# Please help, can't get Inkbird ibt-6xs to connect to BBQ Go app.



## reformedvegan

hello,

I am having problems with my new 

 Inkbirdbbq
 ibt-6xs thermometer. I can't make a connection to it using the BBQ Go app. I downloaded the app, set permissions to allow location, turned on phone's Bluetooth, turned on the ibt-6xs, open the BBQ Go app, hit the start button, but the app is unable to detect the ibt-6xs. I have tried this now, multiple times, with two different phones running different versions of Android. Do I have a defective unit?


----------



## Steve H

You have bluetooth on. But is it actively searching for signals? On my phone. I need to request a search.


----------



## TNJAKE

There is a button on front of the unit you have to short press the first time you connect to Bluetooth


----------



## Steve H

I thought he said he did that. Ok, That could be a problem!


----------



## TNJAKE

Couldn't tell if he was talking about the start button on the app or the one one the unit. Worth a shot


----------



## reformedvegan

Okay, I tried pressing the start button on the app AND the button on the front of the thermometer unit, but it made no difference - the attempt to connect still timed out after 60 seconds. I tried a few times


----------



## TNJAKE

My phone's Bluetooth has an option in settings that says "make my device visible to others" give that a try


----------



## reformedvegan

My phone is running android 10. On Android 10, the phone is automatically "discoverable" as soon as the Bluetooth settings screen is opened - there is no manual toggle to make it discoverable. 

Also, my phone detects the BBQ thermometer, but of course it asks for a PIN if I try to connect from my phone's Bluetooth settings. I can toggle straight from my bluetooth settings screen (where the thermometer shows as an available device) to the BBQ Go app, tap "Start", and hit the little button on the thermometer, and it still won't find my phone and connect.

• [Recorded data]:
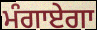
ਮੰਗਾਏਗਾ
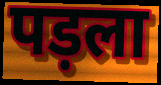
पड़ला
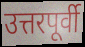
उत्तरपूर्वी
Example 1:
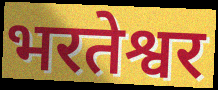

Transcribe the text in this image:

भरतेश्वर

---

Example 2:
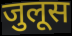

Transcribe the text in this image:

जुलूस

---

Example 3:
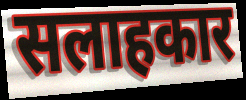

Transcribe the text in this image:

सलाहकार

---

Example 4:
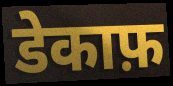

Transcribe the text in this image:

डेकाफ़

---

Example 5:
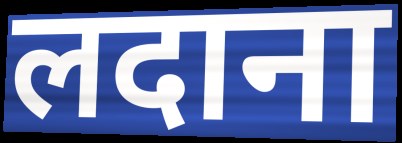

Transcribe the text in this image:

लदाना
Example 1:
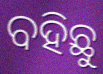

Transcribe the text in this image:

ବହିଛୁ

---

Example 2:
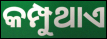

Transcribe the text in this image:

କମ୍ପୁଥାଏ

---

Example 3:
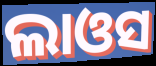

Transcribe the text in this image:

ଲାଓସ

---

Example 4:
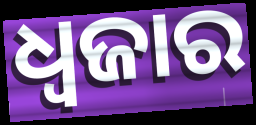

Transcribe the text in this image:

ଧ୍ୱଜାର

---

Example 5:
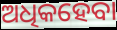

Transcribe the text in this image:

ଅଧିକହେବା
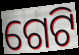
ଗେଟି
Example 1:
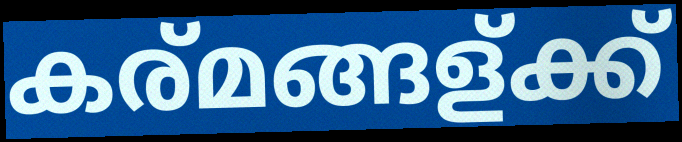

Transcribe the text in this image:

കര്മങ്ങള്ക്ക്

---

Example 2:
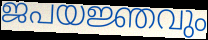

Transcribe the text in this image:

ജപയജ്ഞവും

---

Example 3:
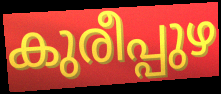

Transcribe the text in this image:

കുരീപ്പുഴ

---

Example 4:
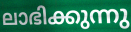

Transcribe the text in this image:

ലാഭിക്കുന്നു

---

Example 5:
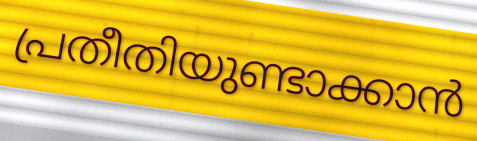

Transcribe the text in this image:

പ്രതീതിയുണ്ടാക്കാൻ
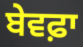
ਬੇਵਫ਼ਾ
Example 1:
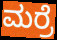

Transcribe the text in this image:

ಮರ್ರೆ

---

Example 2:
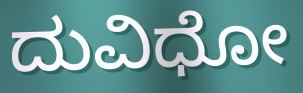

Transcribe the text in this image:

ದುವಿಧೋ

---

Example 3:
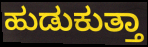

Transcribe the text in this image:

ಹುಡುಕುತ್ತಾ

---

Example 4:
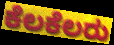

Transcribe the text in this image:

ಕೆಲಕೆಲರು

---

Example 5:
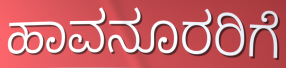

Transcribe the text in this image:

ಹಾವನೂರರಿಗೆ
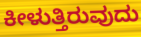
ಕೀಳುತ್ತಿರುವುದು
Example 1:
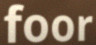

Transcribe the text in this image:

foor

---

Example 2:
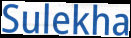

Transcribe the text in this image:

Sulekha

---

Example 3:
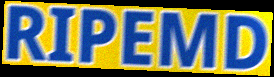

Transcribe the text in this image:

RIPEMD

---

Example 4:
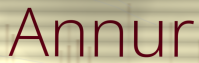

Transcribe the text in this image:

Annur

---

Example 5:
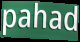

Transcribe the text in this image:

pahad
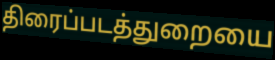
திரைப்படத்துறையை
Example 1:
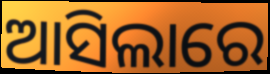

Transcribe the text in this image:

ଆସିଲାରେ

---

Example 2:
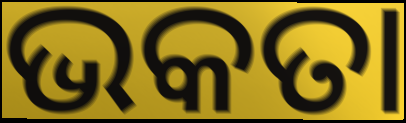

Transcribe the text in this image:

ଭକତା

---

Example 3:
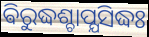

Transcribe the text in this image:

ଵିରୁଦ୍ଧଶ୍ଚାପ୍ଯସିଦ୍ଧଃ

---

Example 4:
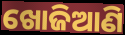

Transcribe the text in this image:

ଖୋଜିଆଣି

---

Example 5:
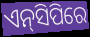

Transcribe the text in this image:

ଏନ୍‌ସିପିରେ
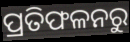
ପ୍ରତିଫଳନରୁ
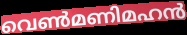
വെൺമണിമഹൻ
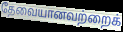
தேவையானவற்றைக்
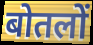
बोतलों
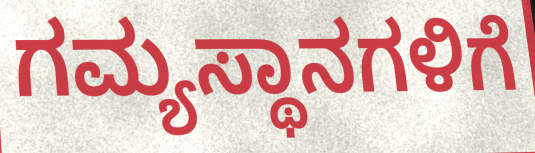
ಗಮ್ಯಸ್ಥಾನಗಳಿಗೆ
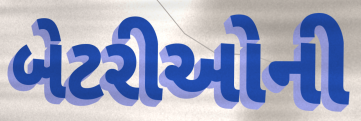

* * *

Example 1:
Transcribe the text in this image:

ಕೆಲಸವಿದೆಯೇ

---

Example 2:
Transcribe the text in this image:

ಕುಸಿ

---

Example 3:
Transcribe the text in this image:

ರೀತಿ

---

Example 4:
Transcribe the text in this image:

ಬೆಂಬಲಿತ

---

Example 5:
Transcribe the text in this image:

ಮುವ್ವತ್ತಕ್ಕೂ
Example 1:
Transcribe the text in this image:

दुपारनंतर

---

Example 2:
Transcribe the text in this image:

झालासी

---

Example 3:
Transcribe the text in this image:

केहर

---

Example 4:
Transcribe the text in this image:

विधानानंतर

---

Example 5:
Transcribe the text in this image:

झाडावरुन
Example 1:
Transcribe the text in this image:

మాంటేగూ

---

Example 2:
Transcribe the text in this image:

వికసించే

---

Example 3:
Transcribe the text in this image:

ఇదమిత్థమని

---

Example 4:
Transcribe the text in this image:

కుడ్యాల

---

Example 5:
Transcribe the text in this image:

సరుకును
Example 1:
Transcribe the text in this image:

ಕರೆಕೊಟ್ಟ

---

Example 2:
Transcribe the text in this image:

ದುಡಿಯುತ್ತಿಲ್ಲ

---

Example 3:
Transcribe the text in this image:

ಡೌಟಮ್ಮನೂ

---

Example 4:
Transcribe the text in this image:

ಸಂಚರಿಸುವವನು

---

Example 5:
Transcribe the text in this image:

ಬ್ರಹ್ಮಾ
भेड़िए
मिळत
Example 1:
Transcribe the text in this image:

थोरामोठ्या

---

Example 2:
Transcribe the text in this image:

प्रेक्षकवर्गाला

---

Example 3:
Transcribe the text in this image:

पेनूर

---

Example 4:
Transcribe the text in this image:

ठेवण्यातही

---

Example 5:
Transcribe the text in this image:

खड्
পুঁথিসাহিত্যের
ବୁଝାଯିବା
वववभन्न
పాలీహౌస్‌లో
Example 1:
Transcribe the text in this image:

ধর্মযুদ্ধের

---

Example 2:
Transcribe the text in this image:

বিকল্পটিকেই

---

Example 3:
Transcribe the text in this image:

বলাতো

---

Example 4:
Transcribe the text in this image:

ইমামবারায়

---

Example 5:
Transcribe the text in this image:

* * *

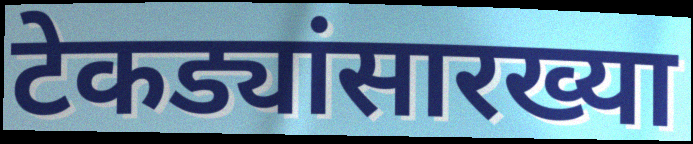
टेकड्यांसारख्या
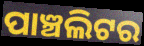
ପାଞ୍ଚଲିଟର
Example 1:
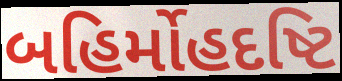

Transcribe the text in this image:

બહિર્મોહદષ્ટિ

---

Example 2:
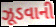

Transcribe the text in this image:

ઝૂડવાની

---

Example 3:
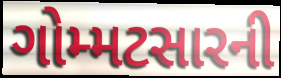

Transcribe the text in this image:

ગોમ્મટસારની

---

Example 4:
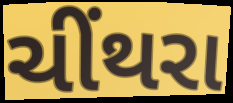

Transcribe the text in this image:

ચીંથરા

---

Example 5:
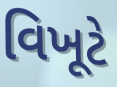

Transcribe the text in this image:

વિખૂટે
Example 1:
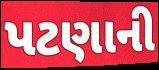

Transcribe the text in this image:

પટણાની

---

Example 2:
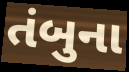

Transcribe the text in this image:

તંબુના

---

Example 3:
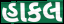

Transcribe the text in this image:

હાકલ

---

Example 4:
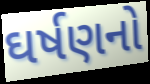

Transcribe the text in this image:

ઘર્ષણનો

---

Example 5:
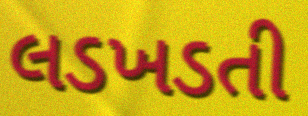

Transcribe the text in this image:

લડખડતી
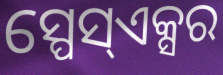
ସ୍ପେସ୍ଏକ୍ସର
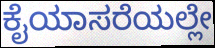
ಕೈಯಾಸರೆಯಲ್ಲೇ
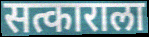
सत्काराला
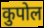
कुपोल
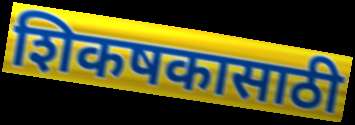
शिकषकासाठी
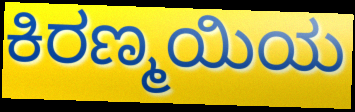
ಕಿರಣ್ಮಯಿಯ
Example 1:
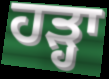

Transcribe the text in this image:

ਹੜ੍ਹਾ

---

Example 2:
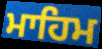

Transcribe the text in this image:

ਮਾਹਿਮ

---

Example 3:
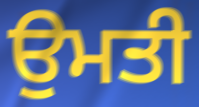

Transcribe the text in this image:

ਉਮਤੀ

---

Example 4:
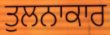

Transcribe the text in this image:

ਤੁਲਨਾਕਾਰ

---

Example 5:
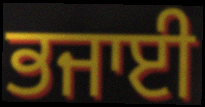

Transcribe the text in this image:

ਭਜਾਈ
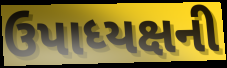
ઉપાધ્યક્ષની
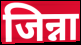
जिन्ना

• [To-do list]:
a. From the first post of the Inkbird thermometer thread, list each step the poster took before the BBQ Go app failed to detect the ibt-6xs.
b. Write the next part of the forum thread about the Inkbird thermometer that won't connect to the BBQ Go app, starting after its final post.

• [Outputs in order]:
a.
- Downloaded the app
- Set permissions to allow location
- Turned on the phone's Bluetooth
- Turned on the ibt-6xs
- Opened the BBQ Go app
- Hit the start button

b.
----------



## reformedvegan

Another thing, if I go into my Bluetooth settings and select "iBBQ" from there, a radio signal icon flashes on the ibt-6xs that looks kinda' like {(.)} , but of course, the phone also asks for a PIN. If I toggle back to the BBQ Go app from here, the icon on the ibt-6xs goes away and I cannot connect through the BBQ Go app.


----------



## smokerjim

Dont know if it makes a difference but do you have more devices with bluetooth turned on. You can PM inkbird through this site they are good at getting back to us.


----------



## reformedvegan

Well, 

 smokerjim
, I do have wireless speakers throughout the house that have bluetooth active all the time. I could unplug them all, but even if I do that, my phone (at least) can still detect active Bluetooth devices from my neighbors. If I step outside, then my phone detects active bluetooth devices from my other neighbors. So, I don't think there is a way to clear the environment of all other Bluetooth signals. If 

 Inkbirdbbq
 doesn't reply to this thread in the next day or so, then I will send them a PM.


----------



## Steve H

Have you tried to uninstall. And then reload the app?


----------



## reformedvegan

Okay, I got it to work!

Here is how I did it:

I downloaded a _different_ app for my phone, called EasyBBQ. This app appears to have the same interface as BBQ Go. In fact, there are a ton of BBQ thermometer apps on the Google Play Store that appear to basically be clones of one another, but they are all "published" by different companies. What is the origin of this?

Anyway, the EasyBBQ app connected to my Inkbird IBT-6XS right away - no problems whatsoever. I then deleted the Easy BBQ app from my phone, and opened the BBQ Go app, and BBQ Go connected right away!

Now everything is working, but it required use of another app for the initial connection to my phone. This appears to be a bug in in BBQ Go app. I hope 

 Inkbirdbbq
 can fix this bug. I would also like to know why all these thermometer control apps seem to be identical. I hope Inkbird is working on their own, custom app, and not going to rely on a re-branded generic app going forward. I would love to be able to give the probes custom names like "Lisa's Steak" or "Left Rear Grill Temp". I would also love to have the ability to log tempertures and export data as a CSV file or PDF or something. I would also love for the graph scale to be customized and to save data and reconnect to contiune the previous graph seemlessly in the event of an app crash or signal interruption. 

 Inkbirdbbq
 are you working on any of this?


----------



## TNJAKE

Glad you got it figured out. You can name each probe. Go to app. Open. Click on probe 1






Then scroll to bottom of preset page and find the plus. Click that





Then type in the name and desired temp


----------



## reformedvegan

TNJAKE
 Ah, thank you! I didn't see that plus sign. Now, I just need to meet someone named Lisa so that I can cook her a steak.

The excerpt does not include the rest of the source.